What is expected. Look below for the line that contains "Karta sajta", then copy it and each following line to the end of the records, minus any pictures.

Exercise data.
————
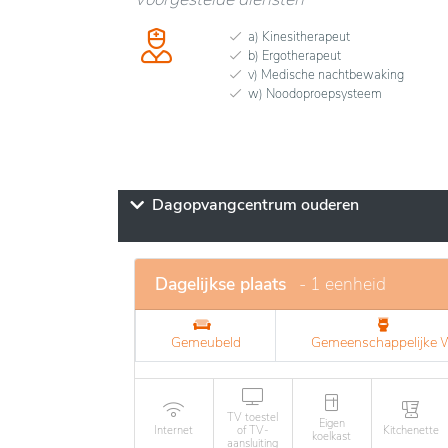
a) Kinesitherapeut
b) Ergotherapeut
v) Medische nachtbewaking
w) Noodoproepsysteem
Dagopvangcentrum ouderen
Dagelijkse plaats
- 1 eenheid
Gemeubeld
Gemeenschappelijke
TV toestel
Eigen
Internet
of TV-
Kitchenette
koelkast
aansluiting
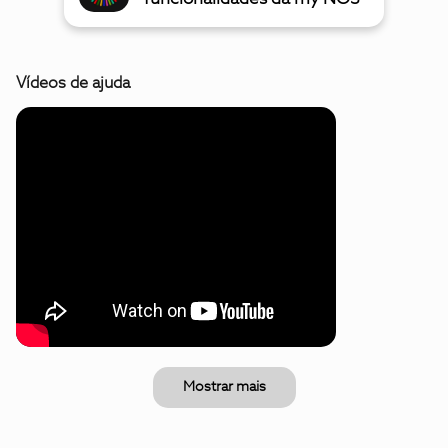
Vídeos de ajuda
Mostrar mais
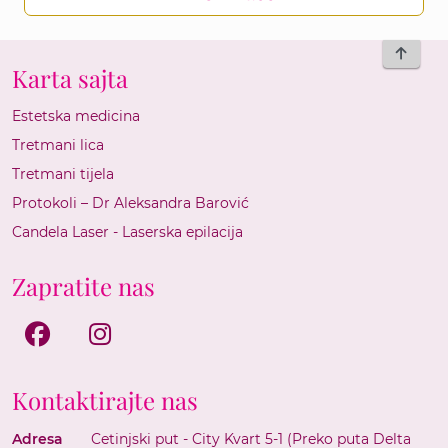
To top
Karta sajta
Estetska medicina
Tretmani lica
Tretmani tijela
Protokoli – Dr Aleksandra Barović
Candela Laser - Laserska epilacija
Zapratite nas
Facebook
Instagram
Kontaktirajte nas
Adresa
Cetinjski put - City Kvart 5-1 (Preko puta Delta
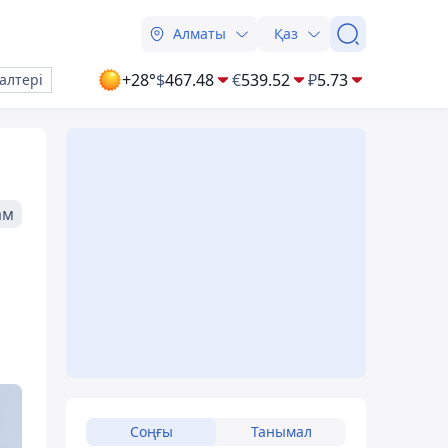
Алматы
Қаз
+28°
$
467.48
€
539.52
₽
5.73
алтері
ам
Соңғы
Танымал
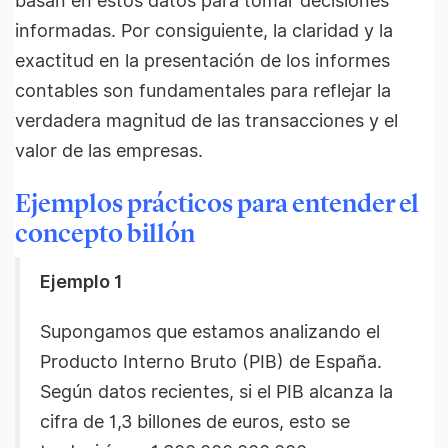
basan en estos datos para tomar decisiones
informadas. Por consiguiente, la claridad y la
exactitud en la presentación de los informes
contables son fundamentales para reflejar la
verdadera magnitud de las transacciones y el
valor de las empresas.
Ejemplos prácticos para entender el
concepto billón
Ejemplo 1
Supongamos que estamos analizando el
Producto Interno Bruto (PIB) de España.
Según datos recientes, si el PIB alcanza la
cifra de 1,3 billones de euros, esto se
————
Expected answer.
Karta sajta
Estetska medicina
Tretmani lica
Tretmani tijela
Protokoli – Dr Aleksandra Barović
Candela Laser - Laserska epilacija
Zapratite nas
Facebook
Instagram
Kontaktirajte nas
Adresa
Cetinjski put - City Kvart 5-1 (Preko puta Delta
Алматы
Қаз
+28°
$
467.48
€
539.52
₽
5.73
алтері
ам
Соңғы
Танымал
basan en estos datos para tomar decisiones
informadas. Por consiguiente, la claridad y la
exactitud en la presentación de los informes
contables son fundamentales para reflejar la
verdadera magnitud de las transacciones y el
valor de las empresas.
Ejemplos prácticos para entender el
concepto billón
Ejemplo 1
Supongamos que estamos analizando el
Producto Interno Bruto (PIB) de España.
Según datos recientes, si el PIB alcanza la
cifra de 1,3 billones de euros, esto se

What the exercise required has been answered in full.